Constança deslizou o fecho do seu casaco almofadado até   esconder o pescoço e colocou as mãos nos bolsos. Sorriu para os avós, que seguiam atrás de si,junto com os turistas, e observou Sara a conversar com o motorista. Deixou que os estrangeiros se aproximassem e aguardou que tirassem algumas fotografias para continuar.

-Nesta época do ano, muitos visitam o interior do país. Tivemos sorte por não terem fechado as estradas. Noutros anos, a neve seria tanta que não conseguiríamos chegar aqui. Mas devem ter ouvido falar dos grandes incêndios que assolaram Portugal este ano. O clima está virado do avesso...

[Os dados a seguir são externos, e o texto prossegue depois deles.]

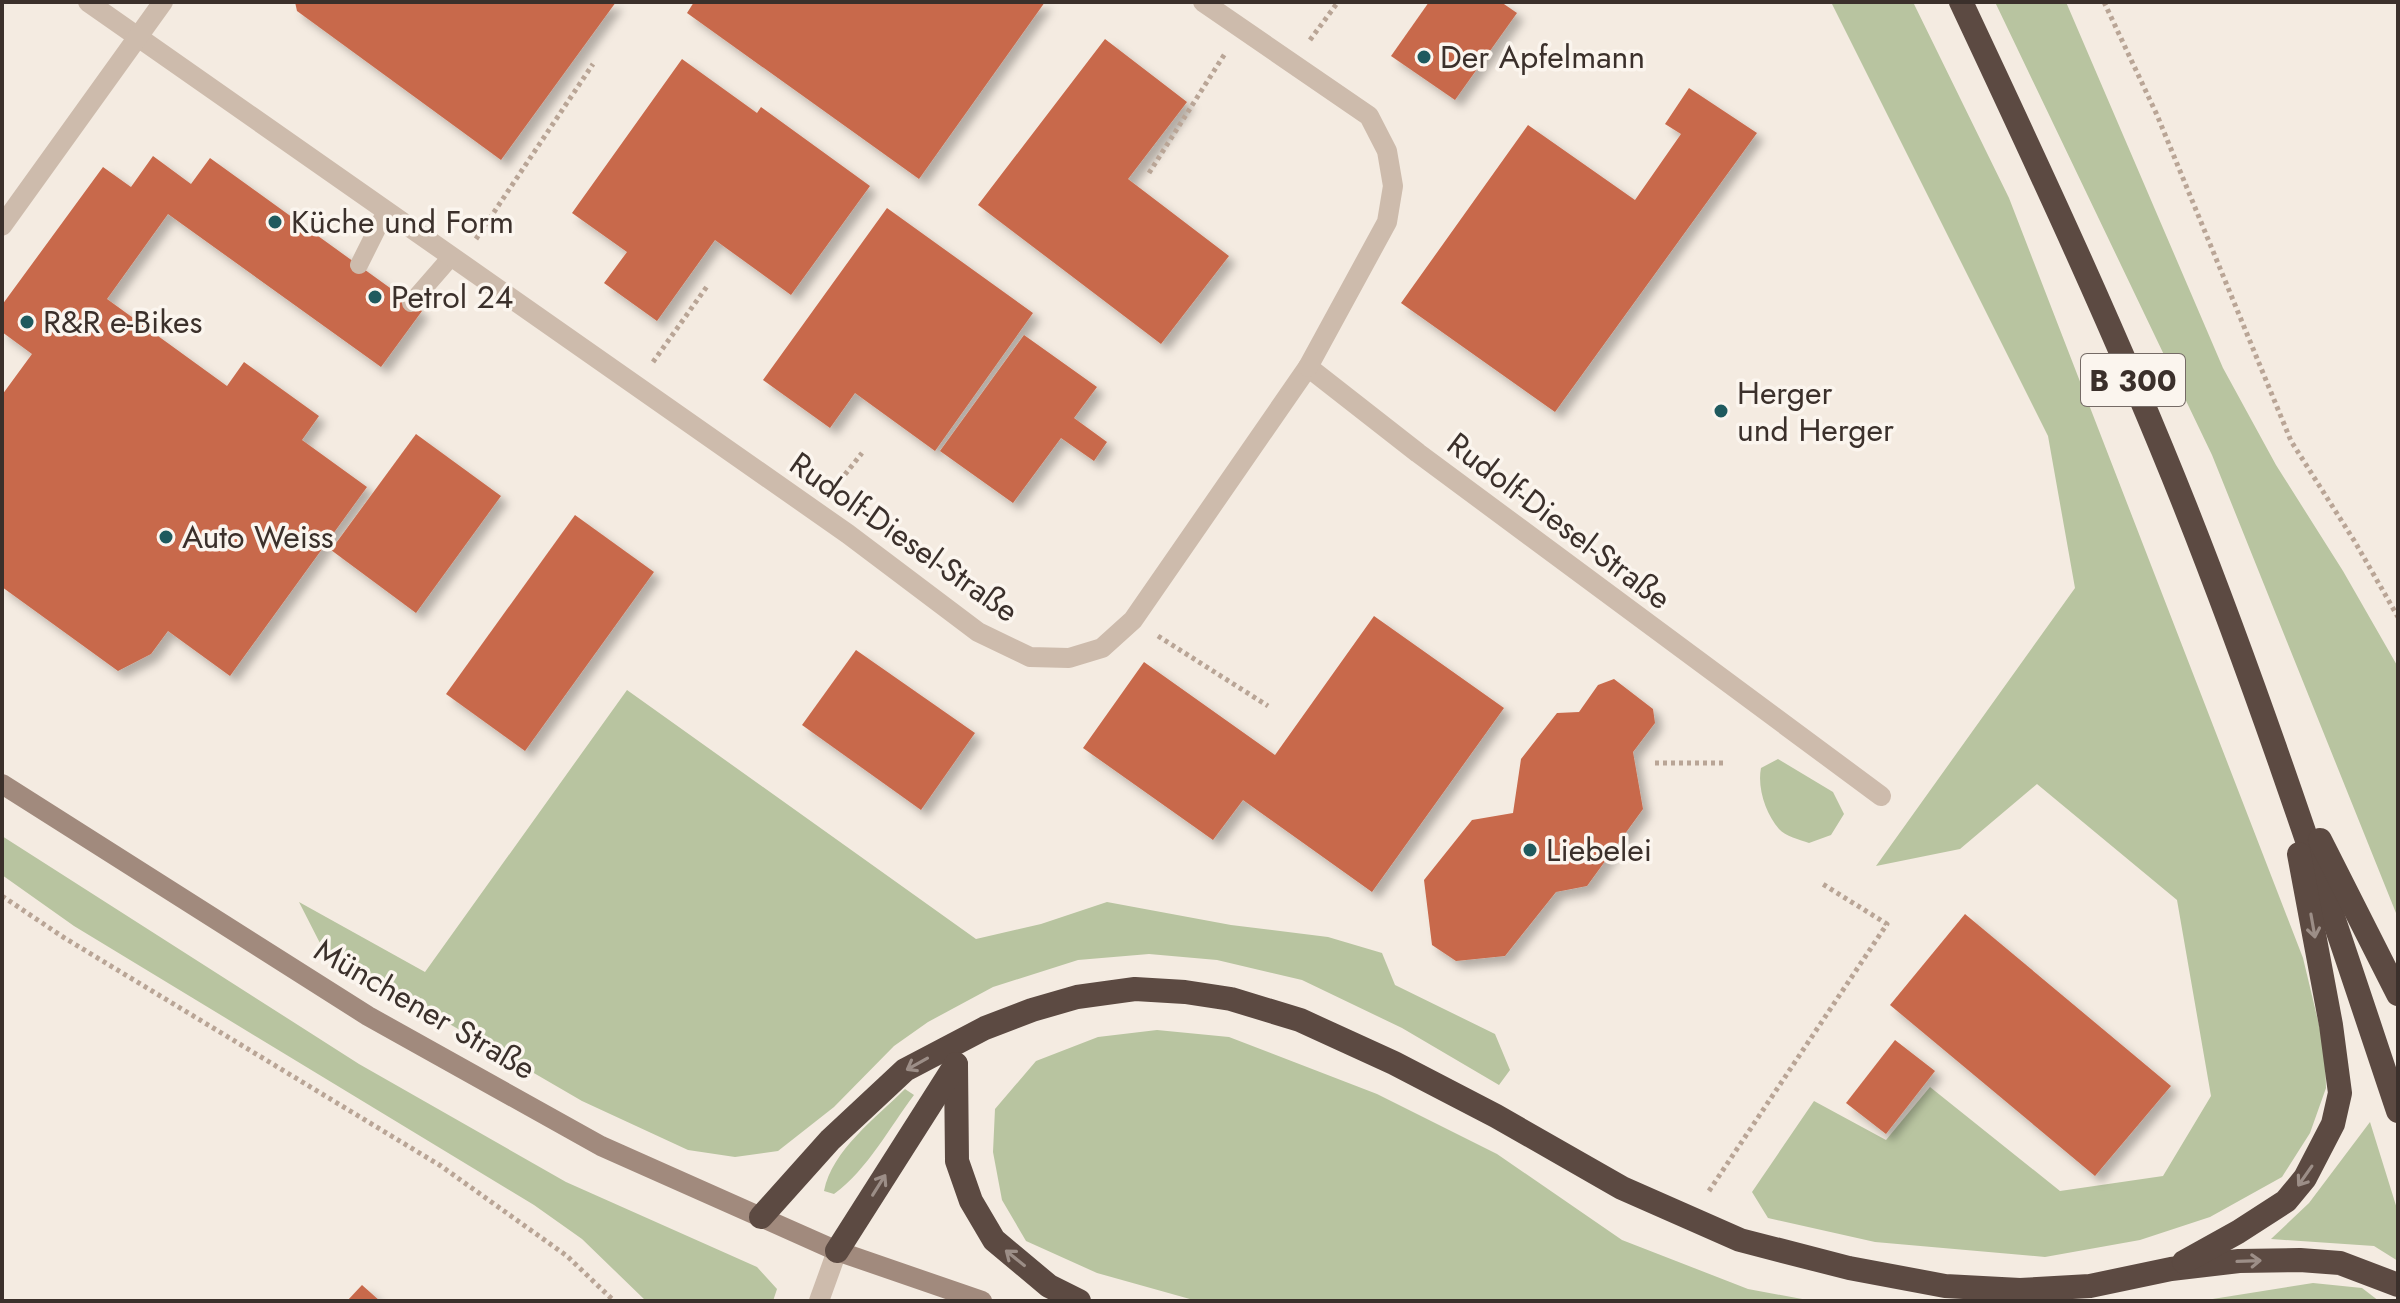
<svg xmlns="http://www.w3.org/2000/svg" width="2400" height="1303" font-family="Jost,sans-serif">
<defs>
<filter id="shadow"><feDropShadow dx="7" dy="7" stdDeviation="4" flood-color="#0004"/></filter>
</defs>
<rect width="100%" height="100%" fill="#f4ebe1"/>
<g fill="#b8c4a0">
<polygon points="1831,2 1913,2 2009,198 2303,958 2325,1050 2326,1088 2310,1133 2282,1177 2210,1217 2140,1240 2045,1257 1875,1242 1768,1218 1752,1192 1814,1101 1886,1140 1930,1087 2060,1191 2163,1176 2211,1096 2177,900 2037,784 1960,849 1876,866 2075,588 2048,436"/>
<polygon points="1995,2 2066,2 2223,368 2276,465 2343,571 2398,667 2398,918 2212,455"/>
<polygon points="627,690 976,939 1041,924 1107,902 1231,925 1328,937 1382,953 1395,985 1495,1034 1510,1070 1499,1085 1402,1028 1302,980 1217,960 1149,954 1078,960 993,987 928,1022 894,1046 834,1107 778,1151 735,1157 688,1150 582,1101 324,951 299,902 425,972"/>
<path d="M1778 759 1833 792 1844 814 1831 835 1809 843C1800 840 1785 836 1779 829 1766 814 1757 788 1761 768Z"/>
<polygon points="2,836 359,1064 566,1182 757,1267 777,1289 773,1301 646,1301 582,1239 534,1205 74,926 2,875"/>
<polygon points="1157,1030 1229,1037 1377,1094 1497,1154 1622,1240 1748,1289 1813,1301 1197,1301 1097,1273 1026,1241 1002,1200 993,1152 995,1109 1036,1061 1098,1037"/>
<path d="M905 1089 914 1095C889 1128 868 1169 834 1194L824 1191C832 1150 877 1117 905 1089Z"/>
<polygon points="2370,1122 2398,1212 2398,1261 2374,1246 2271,1239 2309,1203"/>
<polygon points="2313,1283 2362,1288 2379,1301 2200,1301"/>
</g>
<g fill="#c8694b" filter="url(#shadow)">
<polygon points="295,2 616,2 501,160 297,11"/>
<polygon points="694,2 1045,2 919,179 687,13"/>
<polygon points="1429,2 1501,2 1517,13 1455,100 1391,56"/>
<polygon points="1105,39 1187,102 1128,179 1229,256 1161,344 978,205"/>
<polygon points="682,59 757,113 761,107 870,186 791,295 715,240 657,321 604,283 627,252 572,213"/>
<polygon points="1689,88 1757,133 1555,412 1401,303 1528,125 1635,200 1681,134 1665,124"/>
<polygon points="153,156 191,184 210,158 422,311 381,367 168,214 107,299 227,386 244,362 319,416 302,440 367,487 230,676 168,631 151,654 118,671 2,587 2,395 32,354 2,332 2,305 103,167 131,187"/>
<polygon points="887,208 1033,313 935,451 855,393 830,428 763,380"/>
<polygon points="1024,335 1097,387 1074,418 1107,442 1094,461 1061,438 1013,503 940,451"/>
<polygon points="416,434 501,496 416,613 331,550"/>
<polygon points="575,515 654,572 525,751 446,694"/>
<polygon points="1374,616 1504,708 1372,892 1243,800 1213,840 1083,748 1144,662 1275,755"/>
<polygon points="856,650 975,733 921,810 802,725"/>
<polygon points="1614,679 1653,709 1655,723 1633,752 1643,809 1587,886 1556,892 1505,956 1456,961 1432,945 1424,880 1472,820 1513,813 1521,759 1557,713 1579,712 1598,685"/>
<polygon points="1965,914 2171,1086 2095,1176 1890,1005"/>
<polygon points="1895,1040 1935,1071 1886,1134 1846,1103"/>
<polygon points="362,1285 380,1301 347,1301"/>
</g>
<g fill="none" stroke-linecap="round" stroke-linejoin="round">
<g stroke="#b9a596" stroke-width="5" stroke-dasharray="4 4" stroke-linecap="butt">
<polyline points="2104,2 2157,115 2291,441 2355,542 2398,617"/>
<polyline points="1310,40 1338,2"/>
<polyline points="1149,173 1226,52"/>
<polyline points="476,239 593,64"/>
<polyline points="653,362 708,285"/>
<polyline points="835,487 862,453"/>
<polyline points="1158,636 1268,706"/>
<polyline points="1655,763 1727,763"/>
<polyline points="2,896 63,937 441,1166 567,1256 614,1301"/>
<polyline points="1709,1191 1887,924 1821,883"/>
</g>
<g stroke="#cdbbac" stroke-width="18">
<polyline points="359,265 386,211"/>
<polyline points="411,303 451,257"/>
</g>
<g stroke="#cdbbac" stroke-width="20">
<polyline points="88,2 848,534 978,632 1030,657 1069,658 1102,648 1133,620 1308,367 1418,453 1881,796"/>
<polyline points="1203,2 1369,116 1387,151 1393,186 1387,222 1308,367"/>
<polyline points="2,226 163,2"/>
<polyline points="819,1301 837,1251"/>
</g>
<polyline stroke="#a18a7d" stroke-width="20" points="2,784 368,1016 601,1146 837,1251 982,1301"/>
<g stroke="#5c4a42" stroke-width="24">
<path d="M1961 2C2039 168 2117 335 2185 506 2264 705 2330 908 2398 1111"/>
<polyline points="2320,840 2398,994"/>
<polyline points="956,1065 957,1161 971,1201 994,1240 1049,1286 1079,1301"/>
<polyline points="761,1217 830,1140 905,1070 985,1028 1032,1010 1077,997 1135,989 1185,992 1231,999 1300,1020 1394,1063 1496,1116 1622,1188 1740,1240 1849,1268 1945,1286 2020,1290 2090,1286 2171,1269 2239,1261 2300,1260 2340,1263 2398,1285"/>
<polyline points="837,1251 956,1064"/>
<polyline points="2184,1262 2238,1232 2286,1201 2305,1178 2333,1124 2340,1093 2331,1025 2299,854"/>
</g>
</g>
<defs><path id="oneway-shaft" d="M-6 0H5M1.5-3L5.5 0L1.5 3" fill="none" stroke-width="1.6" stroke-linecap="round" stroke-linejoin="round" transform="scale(2)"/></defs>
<g stroke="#9c8e87">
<use href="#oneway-shaft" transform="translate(2313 926) rotate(80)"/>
<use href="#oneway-shaft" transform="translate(917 1064) rotate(151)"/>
<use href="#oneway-shaft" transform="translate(2305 1176) rotate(125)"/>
<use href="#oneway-shaft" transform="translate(879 1185) rotate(-58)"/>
<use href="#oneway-shaft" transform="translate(1015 1258) rotate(-141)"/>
<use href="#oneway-shaft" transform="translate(2249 1261) rotate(-2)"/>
</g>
<g fill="#1f5a5e" stroke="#fbf5ee" stroke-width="3">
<circle cx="1424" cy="57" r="8"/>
<circle cx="275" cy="222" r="8"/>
<circle cx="375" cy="297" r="8"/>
<circle cx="27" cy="322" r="8"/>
<circle cx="1721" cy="411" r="8"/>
<circle cx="166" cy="537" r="8"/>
<circle cx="1530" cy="850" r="8"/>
</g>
<g text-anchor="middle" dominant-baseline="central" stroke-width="7" stroke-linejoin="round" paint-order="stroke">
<rect fill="#fbf5ee" stroke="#756b66" stroke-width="2" x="2081" y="354" width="104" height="52" rx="6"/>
<g font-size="30" font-weight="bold" fill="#3b302b">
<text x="2133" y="380">B 300</text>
</g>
<g font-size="32" fill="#3b302b" stroke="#fbf5ee" text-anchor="start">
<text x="1440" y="57">Der Apfelmann</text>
<text x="291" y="222">Küche und Form</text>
<text x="391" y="297">Petrol 24</text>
<text x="43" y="322">R&amp;R e-Bikes</text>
<text x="1737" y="393">Herger<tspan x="1737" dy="37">und Herger</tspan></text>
<text x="182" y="537">Auto Weiss</text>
<text x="1546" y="850">Liebelei</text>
</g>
<g font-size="32" fill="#3b302b" stroke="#fbf5ee">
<text transform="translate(1559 521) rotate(37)">Rudolf-Diesel-Straße</text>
<text transform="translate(904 537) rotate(35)">Rudolf-Diesel-Straße</text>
<text transform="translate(425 1009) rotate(30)">Münchener Straße</text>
</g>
</g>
<rect width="2400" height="1303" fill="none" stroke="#3b302b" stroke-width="8"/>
</svg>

-Mas é o ideal para visitar. E, pelo menos, já temos um gostinho da neve. – Sara complementou, aproximando-se.

Constança assentiu, vendo a colega guiar os clientes para o Museu do Pão. Conceição aproximou-se, sorrindo à neta e Alberto esfregou as mãos uma na outra, aquecendo-as. – Fez-te bem vir, Mimi.

A moça beijou a avó na testa e apertou-a contra si. - Esperemos que não seja sol de pouca dura.

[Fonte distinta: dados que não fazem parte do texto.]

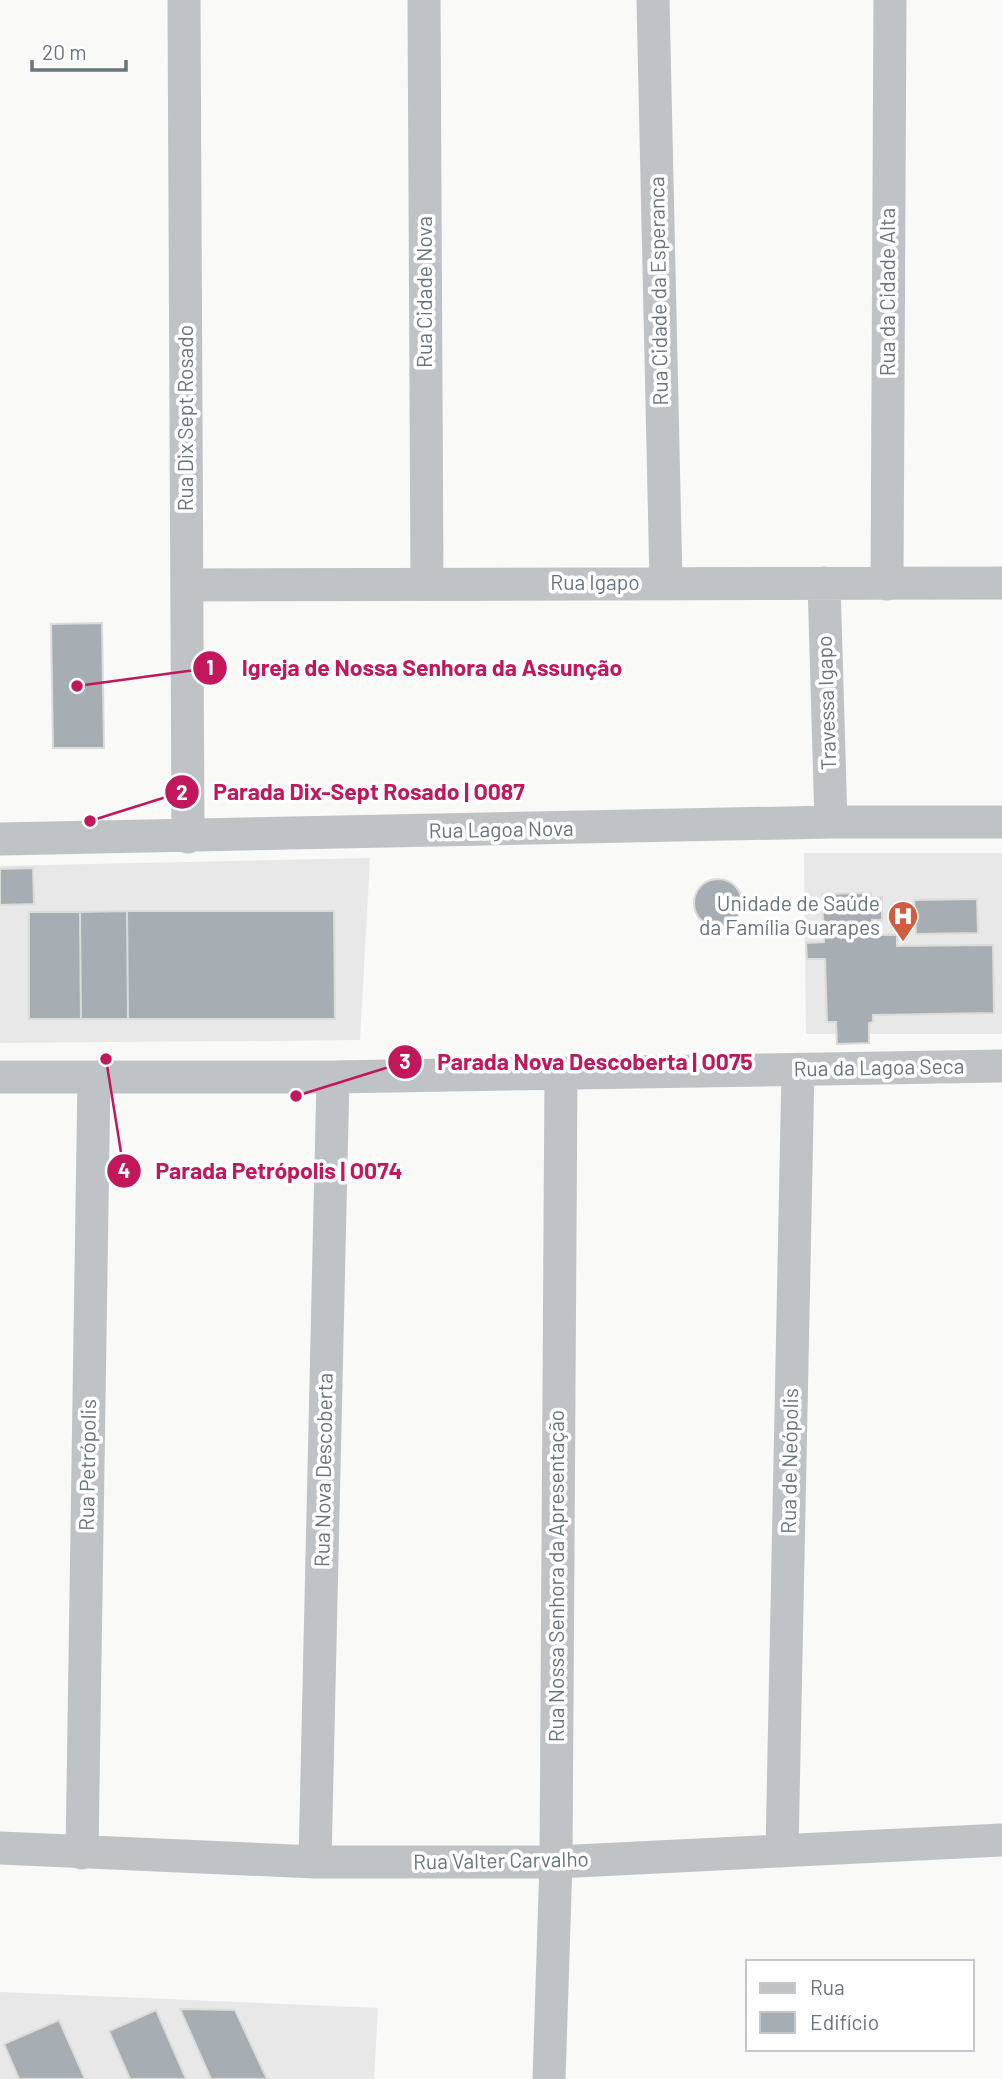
<svg xmlns="http://www.w3.org/2000/svg" width="1002" height="2079" viewBox="0 0 1002 2079" font-family="Barlow,sans-serif">
  <style>
    .built { fill: #e7e8e7 }
    .building { fill: #a7aeb3; stroke: #dbdbd9; stroke-width: 2 }
    .lines { fill: none; stroke-linecap: round; stroke-linejoin: round }
    .street { stroke: #bfc3c6; stroke-width: 33 }
    .labels { text-anchor: middle; stroke-width: 7; stroke-linejoin: round; paint-order: stroke }
    .street-label { font-size: 21px; fill: #67757e; stroke: #fff }
    .poi-label { font-size: 21px; fill: #67757e; stroke: #fff; text-anchor: end }
    .leader { fill: none; stroke: #c2185b; stroke-width: 2.5 }
    .callout-dot { fill: #c2185b; stroke: #fff; stroke-width: 2.5 }
    .mark-label { font-size: 21px; text-anchor: middle; font-weight: bold; fill: #fff }
    .callout-label { font-size: 23px; text-anchor: middle; font-weight: bold; fill: #c2185b; stroke: #fff; stroke-width: 7; stroke-linejoin: round; paint-order: stroke }
  </style>
  <rect width="100%" height="100%" fill="#f9f9f7"/>
  <path class="built" d="M804,853H1002V1034H806Z
    M370,858L360,1040L0,1043V866Z
    M0,1992L378,2008L374,2079H0Z"/>
  <path class="building" d="M102,623L104,748H53L51,624Z
    M33,868L34,904L0,905V869Z
    M694 903a24 24 0 1 1 48 0a24 24 0 1 1-48 0Z
    M871,893V898L882,897V920H872V935H897V946L993,945L994,1013L873,1015V1022L869,1023V1043L837,1044L836,1022H827L825,959H807L806,943L824,942L822,894Z
    M977,899L978,933L916,934L914,900Z
    M127,911H334L335,1019H128Z
    M127,911L128,1019H81L80,912Z
    M29,912H80L81,1019H29Z
    M180,2009L235,2010L267,2079H211Z
    M156,2010L186,2079H130L109,2031Z
    M59,2020L85,2079H19L4,2044Z"/>
  <g class="lines">
    <path class="street" d="M184,0L188,837
      M424,0L427,584
      M653,0L666,582
      M824,583L831,822
      M887,584L890,0
      M187,585L1002,583
      M0,839L831,822H1002
      M0,1077H333L1002,1066
      M0,1848L315,1862H556L1002,1840
      M782,1851L798,1070
      M82,1853L94,1077
      M315,1862L333,1077
      M549,2079L556,1862L561,1073"/>
  </g>
  <defs>
    <g id="hospital-pin" transform="scale(1.575)"><path d="M0 17L-7.5 6A9.5 9.5 0 1 1 7.5 6Z" fill="#cf5e41" stroke="#fff"/><path d="M-5-5h3v3.5h4V-5h3V5h-3V1.5h-4V5h-3Z" fill="#fff"/></g>
  </defs>
  <g fill-rule="evenodd">
    <use href="#hospital-pin" x="903" y="916"/>
  </g>
  <g class="labels">
    <g class="street-label">
      <text transform="translate(659 291) rotate(-91)" y="7">Rua Cidade da Esperanca</text>
      <text transform="translate(425 292) rotate(-90)" y="7">Rua Cidade Nova</text>
      <text transform="translate(888 292) rotate(-90)" y="7">Rua da Cidade Alta</text>
      <text transform="translate(186 418) rotate(-90)" y="7">Rua Dix Sept Rosado</text>
      <text x="595" y="590">Rua Igapo</text>
      <text transform="translate(827 703) rotate(-92)" y="7">Travessa Igapo</text>
      <text transform="translate(501 830) rotate(-1)" y="7">Rua Lagoa Nova</text>
      <text transform="translate(879 1068) rotate(-1)" y="7">Rua da Lagoa Seca</text>
      <text transform="translate(790 1461) rotate(-89)" y="7">Rua de Neópolis</text>
      <text transform="translate(88 1465) rotate(-89)" y="7">Rua Petrópolis</text>
      <text transform="translate(324 1470) rotate(-89)" y="7">Rua Nova Descoberta</text>
      <text transform="translate(557 1576) rotate(-90)" y="7">Rua Nossa Senhora da Apresentação</text>
      <text transform="translate(501 1861) rotate(-1)" y="7">Rua Valter Carvalho</text>
    </g>
    <g class="poi-label">
      <text x="880" y="911">Unidade de Saúde<tspan x="880" dy="24">da Família Guarapes</tspan></text>
    </g>
  </g>
  <path class="leader" d="M77 686L210 668M90 821L182 792M296 1096L405 1062M106 1059L124 1171"/>
  <g class="callout-dot">
    <circle cx="77" cy="686" r="7"/>
    <circle cx="90" cy="821" r="7"/>
    <circle cx="296" cy="1096" r="7"/>
    <circle cx="106" cy="1059" r="7"/>
    <circle cx="210" cy="668" r="18"/>
    <circle cx="182" cy="792" r="18"/>
    <circle cx="405" cy="1062" r="18"/>
    <circle cx="124" cy="1171" r="18"/>
  </g>
  <g class="mark-label">
    <text x="210" y="675">1</text>
    <text x="182" y="800">2</text>
    <text x="405" y="1069">3</text>
    <text x="124" y="1178">4</text>
  </g>
  <g class="callout-label">
    <text x="432" y="676">Igreja de Nossa Senhora da Assunção</text>
    <text x="369" y="800">Parada Dix-Sept Rosado | O087</text>
    <text x="595" y="1070">Parada Nova Descoberta | O075</text>
    <text x="279" y="1179">Parada Petrópolis | O074</text>
  </g>
  <rect x="746" y="1960" width="228" height="91" fill="#ffffff" stroke="#c2c8cb" stroke-width="2"/>
  <rect x="760" y="1983" width="35" height="10" fill="#bfc3c6" stroke="#c2c8cb" stroke-width="2"/>
  <text x="810" y="1995" font-size="21" fill="#67757e">Rua</text>
  <rect x="760" y="2012" width="35" height="21" fill="#a7aeb3" stroke="#c2c8cb" stroke-width="2"/>
  <text x="810" y="2030" font-size="21" fill="#67757e">Edifício</text>
  <path d="M32 60v10h94v-10" fill="none" stroke="#67757e" stroke-width="3.5"/>
  <text x="42" y="60" font-size="21" fill="#67757e" stroke="#ffffff" stroke-width="5" paint-order="stroke">20 m</text>
</svg>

-Ainda não me tinha mentalizado que vínhamos para a neve! – Confessou o avô, apressando-se a entrar no quente e aromático estabelecimento.

Constança riu e seguiu-os.

-O Museu do Pão tem como objetivo reconhecer o pão português como património do nosso país. Seja pela vertente histórica, como ecológica e, mais interessante ainda, a perspetiva mitológica. – Sara falava num tom aliciante, deixando os turistas fascinados com as pequenas peças de arte que constituíam o espaço.

Dois empregados do Museu aproximaram-se, dando seguimento à  visita, que tomaria uma hora e meia do dia, e Constança e Sara ficaram para trás, conversando com os conhecidos que fizeram com o tempo.

-Decidiste que precisas de trabalhar para viver, Constança? – Sara perguntou, sorrindo para Carlos.

A moça conteve-se de revirar os olhos e cruzou os braços. – Vim ajudar-te, Sara. O senhor José receou que não conseguisses dar conta do recado.

Sara bufou. – Se eu alguma vez precisei de ajuda...

Constança não respondeu, dando por encerrada a conversa. Afastou-se da colega e fingiu-se ocupada com o telemóvel, aguardando o regresso dos turistas.

-O que acham de almoçarmos em Manteigas? – Sara inquiriu num tom alegre, sorrindo para os clientes que regressavam. – Ou, como se diz em inglês: "Butters".

Constança abanou a cabeça, sorrindo com o trocadilho. Indicou aos turistas que a seguissem, de volta para o autocarro, e pediu ao motorista que os levasse para a região aconselhada por Sara.

-Qual é a ementa que recomendas? – Alberto perguntou com o seu habitual humor esfomeado.

Constança fingiu pensar e, depois, sorriu ao responder. – Sopa de abóbora, febras de porco em vinha d'alho e, para sobremesa, requeijão com doce de abóbora. Parece-te bem?

-Parece-me ótimo. – Ele falou, concentrando-se na vista.